Marco Polo  – Video instant messaging app “walkie talkie”
Marco Polo markets itself as “a face-to-face messaging app for bringing family and friends closer than ever.” My family uses it. However, many teens use this app to send videos—while they are under the impression the video content will be erased after it is viewed. Like Snapchat, what users don’t know is how long the server is holding onto the private content and capturing personal data once teens use it.

Wishbone – A survey app to compare anything and everything

This app can allow teen users to compare and rate each other side-by-side on a scale. Where most posts might concern pop culture, locations or preferences—Wishbone can be a harmful tool to encourage cyber-bullying amongst teens. It simply invites an adolescent (who’s brain is still forming) into all kinds of unhealthy comparisons.

Whisper – An anonymous photo and video messenger app

Teens are using this app to share photo and video messages or “whispers” anonymously. Though users have no personal identity or contact information in the app, they do have a username and can be messaged privately by anyone within the app. Since the app is anonymous, teen users are at risk to being contacted by predators.

What You Can Do as a Caring Adult

Parents, teachers, coaches, youth workers and employers can enable kids to break free from the traps and temptations these apps represent. Let me offer three common sense steps you can take:

1. Get your own tracking app to see what they are up to.
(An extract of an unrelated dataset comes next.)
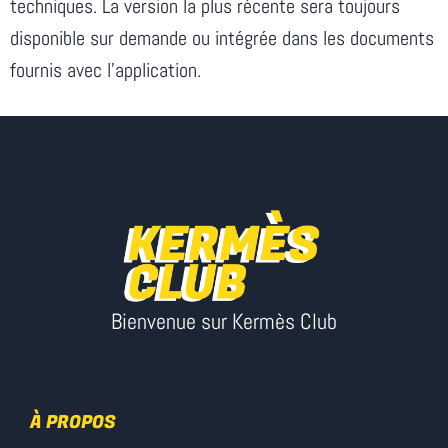
techniques. La version la plus récente sera toujours
disponible sur demande ou intégrée dans les documents
fournis avec l’application.
Bienvenue sur Kermès Club
À PROPOS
We all want to believe the best about our kids, but even the best, most respectful teens can fall prey to these tantalizing apps on their portable device. suggests some others that help you guide and guard teens:

  • Bark: Bark’s affordable, award-winning service proactively monitors text messages, emails, and 24 different social networks for potential safety concerns, so busy parents can save time and gain peace of mind.
  • Forcefield: Sleep apps on your kids’ mobile devices, see all websites visited and photos posted on social media, lock in YouTube Restricted Mode & SafeSearch—all from your own phone.
  • Smart Social – Parent University: They write on their site: “Our positive social media training videos show parents and students how to shine online. We make digital safety fun while getting kids to protect their online image.”

2. Host a discussion about this subject.

Sometimes, adults are forced to take a smart phone away from a young person, feeling they’ve lost the privilege due to their irresponsible decisions. Far better than taking a phone away, however, is starting a conversation about this topic. For example, if you obtain a tracking app, watch it for a week or so, then ask your teen about what apps they use, allowing them to be honest with you before you reveal what you’ve seen. The conversation can be cautionary (if they’re not using any of these dangerous apps), or it can be corrective (if they are). Consider using the same logic I used with my kids after they got their driver’s license: “It’s not that I don’t trust you on the road, I am just concerned about the thousands of other drivers who may not be as trustworthy.”

3. Create an agreement.

Years ago, I began hearing about parent/child phone contracts, that allow a caring adult to put in print the terms of use for a teen’s smartphone. This is a perfect way to define how you want them to use the phone that you purchased, before they ever get it in their hands. I believe you can craft an agreement even after they have a phone. This one can clarify your expectations about dangerous or damaging apps, and how you expect them to navigate them wisely. They get to keep the phone as long as they stay within your boundaries.